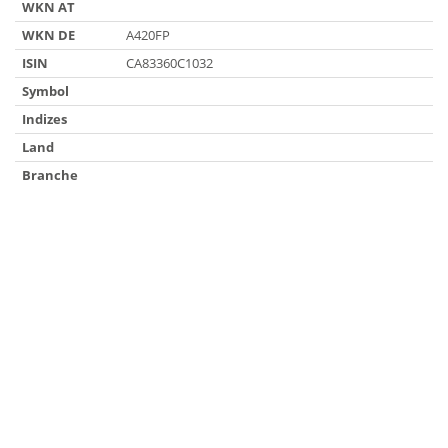
WKN AT
WKN DE
A420FP
ISIN
CA83360C1032
Symbol
Indizes
Land
Branche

§ §

» **Instructions for the task**:
Output the listing above exactly, excluding all pictures.

» **Exercise solution**:
WKN AT
WKN DE
A420FP
ISIN
CA83360C1032
Symbol
Indizes
Land
Branche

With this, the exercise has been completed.